Sex & Gender

growing up queer: a brief lesson on hetero- and homonormativity

March 5, 2013

If growing up a Black kid listening to “white” post-hardcore and screamo music in suburban northern Virginia didn’t make me feel odd enough, I too had to cope with the social consequences of my sexuality and effeminacy. Constantly bombarded with remarks on my mannerisms, the feminine inflections in my voice and the way I ran in gym class, I realized that something about me was contradictory to preconceived notions of what a Black male “should” be. When I came to college I learned the term heteronormative.

Words by Justin Allen, AFROPUNK Contributor*

Heteronormativity describes the social constructions from which we draw our understandings of what is “normal” and “abnormal” in relation to gender and sexuality. Heterosexual, cisgender, monogamous relationships are prioritized in relation to queer identities and alternative relationship structures. This is evident, for example, in the exclusion of discussions of queer relationships from public school sex education and in gender-segregated bathrooms. Marriage, too, is idealized as the “appropriate” goal to which said relationships should aspire. Heteronormative structure is upheld by a fulfillment of the gender role requirements of male and female to which queer identities are contradictory. Men pay for meals on dates with women, they get married, they have kids, fathers are the protectors, mothers are the nurturers; but what about trans people, gay men, lesbians, masculine women, feminine men, asexual, bisexual, intersex and polyamorous people? What about people that don’t want to get married, people that just want to date, people that get married but don’t want kids? What about everyone else?

While these terms and their definitions may seem lofty, breaking such gender roles can carry severe consequences for those who do not fit them. I understood this growing up, even before I was exposed to startling stories and statistics of violence and institutionalized prejudice against queer people. I would change the way I spoke, the way I walked, the way I gestured to conceal my effeminacy, from my peers so to stop them from investigating my sexuality and from myself so to prove that I could overcome it—that I could be “normal” if I really wanted to be.

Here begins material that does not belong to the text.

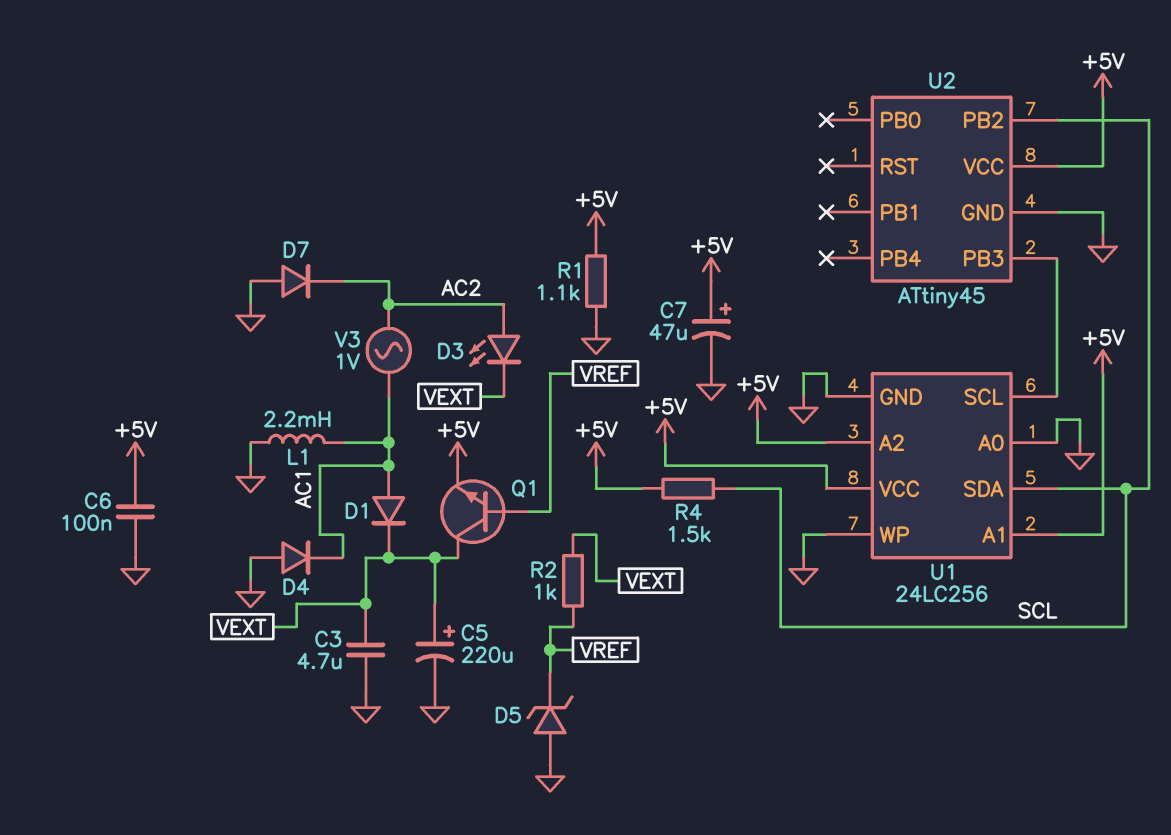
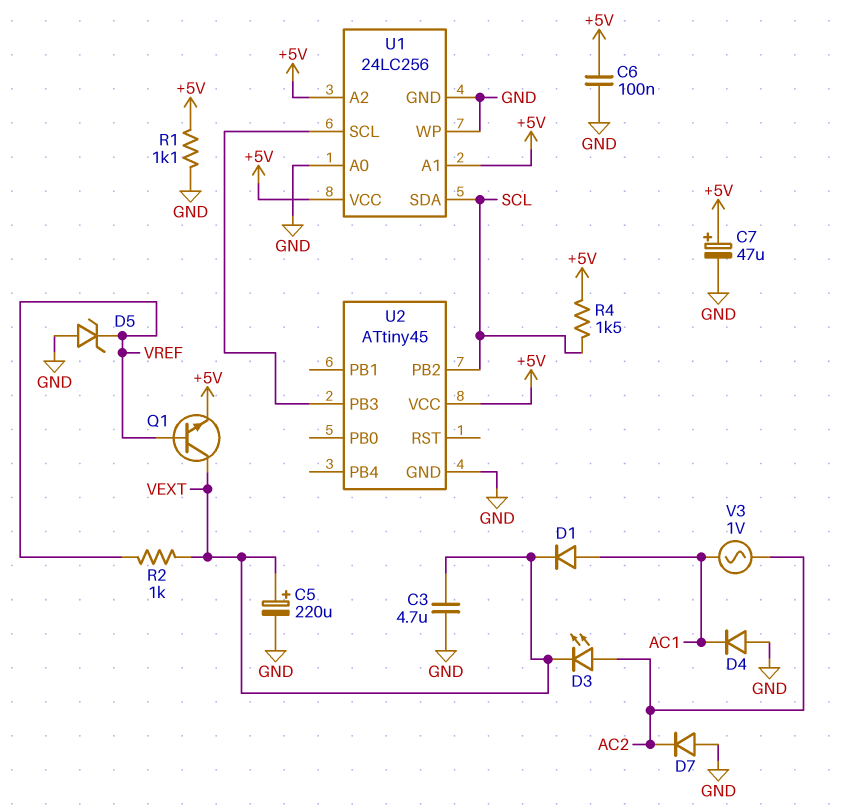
L1: 2.2mH (AC1, GND) -> none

My junior year of high school I stopped hiding, but prescribed to another structure for which I only recently learned a word. Homonormativity describes the assimilation of queer people to heteronormative structures and ideas. This is most discrete in masculine-feminine depictions of gay couples —nearly always white and cisgender— on mainstream television, such as Kurt and Blaine on Glee, and most obvious in the fight for marriage equality in which gay couples seek to assimilate to an institution that is inherently unequal in its exclusion of non-married people from certain rights. Homonormativity is the desire of certain queer people to conform, an effort often tied to privilege. Issues such as the disproportionate number of queer homeless youth and the criminalization of HIV-positive people, for example, are less publicized than issues surrounding gay marriage, a movement of which cis, white, gay couples are most often the faces.

I don’t find these terms necessary in understanding the different dynamics of our society, I should specify; they illuminated these dynamics for me, but there are different ways to understanding these issues. This article isn’t to suggest non-conformity as necessary, either, but rather the necessity of a society in which fluidity is acceptable, in which true equality is not obscured by an agenda in which heterosexual, cisgender identities are still centralized. No one should hide or be hidden because of the prioritization of certain identities over our own. And while the aforementioned terms require much closer attention, especially in relation to the power structure amongst race, gender and many other different forms of privilege, one purpose of this post is to create a conversation about the complexities of the contradictions many people’s identities present to preconceived societal ideas. Something any reader of AFROPUNK, I’m sure, knows plenty about.